Plus d’information :

Initiative française à but non lucratif, Tara Expéditions agit depuis 2003 en faveur de l’environnement et de la recherche grâce au bateau Tara. Cette goélette parcourt les océans afin d’effectuer des mesures in situ et de prélever des échantillons destinés à étudier et comprendre l'impact des changements climatiques et de la crise écologique sur nos océans.

  • Le communiqué publié à l’occasion  du numéro spécial de Science
     
  • Le projet Prometheus est coordonné par le Génoscope (CEA – Institut de Génomique – Genoscope, Université d’Evry val d’Essonne). Il associe les équipes de la Station Biologique de Roscoff et de l’Ecole Normale Supérieure de Paris.
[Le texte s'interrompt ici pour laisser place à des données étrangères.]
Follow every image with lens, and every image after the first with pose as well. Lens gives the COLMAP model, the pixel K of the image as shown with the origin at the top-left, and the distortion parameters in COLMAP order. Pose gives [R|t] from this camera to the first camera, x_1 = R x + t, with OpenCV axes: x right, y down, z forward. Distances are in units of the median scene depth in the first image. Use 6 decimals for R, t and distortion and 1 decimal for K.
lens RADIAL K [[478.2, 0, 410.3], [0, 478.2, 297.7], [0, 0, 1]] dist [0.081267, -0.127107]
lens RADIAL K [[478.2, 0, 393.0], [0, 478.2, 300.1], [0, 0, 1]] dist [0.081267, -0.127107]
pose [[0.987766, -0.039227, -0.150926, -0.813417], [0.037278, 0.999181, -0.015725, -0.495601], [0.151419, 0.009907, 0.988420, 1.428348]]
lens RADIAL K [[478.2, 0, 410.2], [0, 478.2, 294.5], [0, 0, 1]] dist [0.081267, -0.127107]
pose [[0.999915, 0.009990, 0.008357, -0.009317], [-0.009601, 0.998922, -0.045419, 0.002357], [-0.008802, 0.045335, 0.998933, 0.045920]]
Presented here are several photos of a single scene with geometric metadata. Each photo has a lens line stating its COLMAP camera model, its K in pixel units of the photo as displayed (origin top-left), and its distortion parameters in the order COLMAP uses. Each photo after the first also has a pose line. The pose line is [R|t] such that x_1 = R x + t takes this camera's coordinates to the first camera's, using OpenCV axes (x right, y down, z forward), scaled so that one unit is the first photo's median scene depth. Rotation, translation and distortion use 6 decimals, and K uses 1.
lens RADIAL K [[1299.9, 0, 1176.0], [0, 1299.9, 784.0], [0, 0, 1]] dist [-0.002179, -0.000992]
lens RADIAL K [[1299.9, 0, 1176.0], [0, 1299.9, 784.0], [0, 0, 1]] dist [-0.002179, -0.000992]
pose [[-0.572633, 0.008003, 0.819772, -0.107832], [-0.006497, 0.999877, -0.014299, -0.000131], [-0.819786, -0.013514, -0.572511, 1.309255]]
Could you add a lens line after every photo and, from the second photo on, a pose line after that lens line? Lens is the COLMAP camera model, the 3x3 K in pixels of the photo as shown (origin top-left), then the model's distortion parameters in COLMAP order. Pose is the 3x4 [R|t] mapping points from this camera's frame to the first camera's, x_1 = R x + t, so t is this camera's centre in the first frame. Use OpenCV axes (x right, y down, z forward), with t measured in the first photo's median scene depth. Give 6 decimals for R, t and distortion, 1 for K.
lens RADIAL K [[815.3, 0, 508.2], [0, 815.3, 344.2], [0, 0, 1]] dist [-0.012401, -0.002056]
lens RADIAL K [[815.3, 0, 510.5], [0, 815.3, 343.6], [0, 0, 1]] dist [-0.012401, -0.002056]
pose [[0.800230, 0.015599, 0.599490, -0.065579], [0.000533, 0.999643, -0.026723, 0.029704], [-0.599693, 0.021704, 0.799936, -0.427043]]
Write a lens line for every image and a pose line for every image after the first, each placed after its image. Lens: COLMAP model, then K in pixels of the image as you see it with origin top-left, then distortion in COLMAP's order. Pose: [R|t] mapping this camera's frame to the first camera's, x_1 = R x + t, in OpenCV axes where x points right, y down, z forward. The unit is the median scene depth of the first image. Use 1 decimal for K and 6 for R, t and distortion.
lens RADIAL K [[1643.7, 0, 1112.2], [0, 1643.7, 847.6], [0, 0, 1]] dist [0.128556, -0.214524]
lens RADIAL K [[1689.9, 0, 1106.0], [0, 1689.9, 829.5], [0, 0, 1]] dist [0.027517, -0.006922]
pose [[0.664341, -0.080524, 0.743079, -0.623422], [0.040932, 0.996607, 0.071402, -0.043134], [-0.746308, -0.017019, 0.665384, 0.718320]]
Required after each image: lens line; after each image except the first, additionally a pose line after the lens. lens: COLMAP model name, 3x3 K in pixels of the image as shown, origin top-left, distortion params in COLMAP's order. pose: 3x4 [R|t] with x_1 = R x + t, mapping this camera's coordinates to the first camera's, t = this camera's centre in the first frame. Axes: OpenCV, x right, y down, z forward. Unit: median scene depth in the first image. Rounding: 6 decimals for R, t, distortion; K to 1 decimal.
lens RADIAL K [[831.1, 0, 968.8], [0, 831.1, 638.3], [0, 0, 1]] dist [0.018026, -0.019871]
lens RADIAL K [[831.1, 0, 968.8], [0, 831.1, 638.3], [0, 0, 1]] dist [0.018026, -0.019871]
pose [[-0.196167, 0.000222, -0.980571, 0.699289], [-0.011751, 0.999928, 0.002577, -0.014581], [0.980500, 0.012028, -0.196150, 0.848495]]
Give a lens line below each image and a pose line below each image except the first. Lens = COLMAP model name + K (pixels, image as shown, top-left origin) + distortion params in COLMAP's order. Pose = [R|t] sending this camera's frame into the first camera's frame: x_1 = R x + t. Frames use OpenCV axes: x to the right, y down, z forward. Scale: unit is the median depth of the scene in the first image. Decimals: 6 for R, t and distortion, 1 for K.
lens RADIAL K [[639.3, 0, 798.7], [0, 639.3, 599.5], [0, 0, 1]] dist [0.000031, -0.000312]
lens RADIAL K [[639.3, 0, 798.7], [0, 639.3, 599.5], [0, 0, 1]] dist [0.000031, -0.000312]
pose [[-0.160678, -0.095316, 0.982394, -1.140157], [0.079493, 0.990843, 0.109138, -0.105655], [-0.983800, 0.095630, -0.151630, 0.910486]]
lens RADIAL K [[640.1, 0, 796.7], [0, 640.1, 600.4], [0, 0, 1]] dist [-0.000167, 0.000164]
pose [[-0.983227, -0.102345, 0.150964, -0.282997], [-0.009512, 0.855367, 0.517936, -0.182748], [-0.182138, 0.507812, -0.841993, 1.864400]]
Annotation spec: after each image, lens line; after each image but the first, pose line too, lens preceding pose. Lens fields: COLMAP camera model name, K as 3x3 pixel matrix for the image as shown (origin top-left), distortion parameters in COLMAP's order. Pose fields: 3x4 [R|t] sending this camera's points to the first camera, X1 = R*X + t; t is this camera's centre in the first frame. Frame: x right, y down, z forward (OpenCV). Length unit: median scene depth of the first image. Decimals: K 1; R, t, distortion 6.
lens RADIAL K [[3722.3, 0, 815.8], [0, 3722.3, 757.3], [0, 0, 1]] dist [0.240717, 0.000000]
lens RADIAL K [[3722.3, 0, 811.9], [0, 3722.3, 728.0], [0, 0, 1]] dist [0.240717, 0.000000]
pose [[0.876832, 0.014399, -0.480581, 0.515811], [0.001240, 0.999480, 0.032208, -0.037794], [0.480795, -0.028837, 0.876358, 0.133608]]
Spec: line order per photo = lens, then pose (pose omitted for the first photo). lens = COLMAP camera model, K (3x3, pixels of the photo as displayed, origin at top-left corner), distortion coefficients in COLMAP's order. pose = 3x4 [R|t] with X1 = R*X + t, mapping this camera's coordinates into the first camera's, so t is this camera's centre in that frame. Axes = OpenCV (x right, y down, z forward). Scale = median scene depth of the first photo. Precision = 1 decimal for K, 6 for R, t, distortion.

Dans le cadre de l’édition 2009 du programme Génomique,  il a bénéficié d’une aide ANR de 678K€.
     
  • Le projet TARA-GIRUS est coordonné par le laboratoire d’Information Génomique et Structurale (CNRS) de Marseille. Il associe l’Observatoire Océanologique de Banyuls, , Station Biologique de Roscoff, le Genoscope et l’Institute of Marine Sciences (ICM/CSIC) en Espagne. Dans le cadre de l’édition 2009 du programme Génomique, il a bénéficié d’une aide ANR de 583 k€.
     
  • Le projet MAPPI est coordonné par le Laboratoire d'Informatique Algorithmique: Fondements et Applications de Jussieu. Il associe le Laboratoire d'Informatique Fondamentale de Lille, l'Institut de recherche en informatique et systèmes aléatoires (Rennes) et le Génoscope. Dans le cadre de l’édition 2010 du programme COSINUS, il a bénéficié d’une aide de l’ANR de 457k€.
     
  • Le projet Hydrogen est coordonné par l’Inria Rennes. Il associe les équipes de l’INRA, d’AgroParisTech et du Génoscope. Dans le cadre de l’édition 2014 de l’appel à projets générique de l’ANR, il bénéficie d’une aide de l’ANR de 399 k€.
     
  • Le projet Océanomics est coordonné par la station Biologique de Roscoff. Il associe
    Il est financé par l’Etat à hauteur de 7M€ sur huit ans dans le cadre de l’action «Biotechnologies et Bioressources» du programme d’Investissements d’Avenir.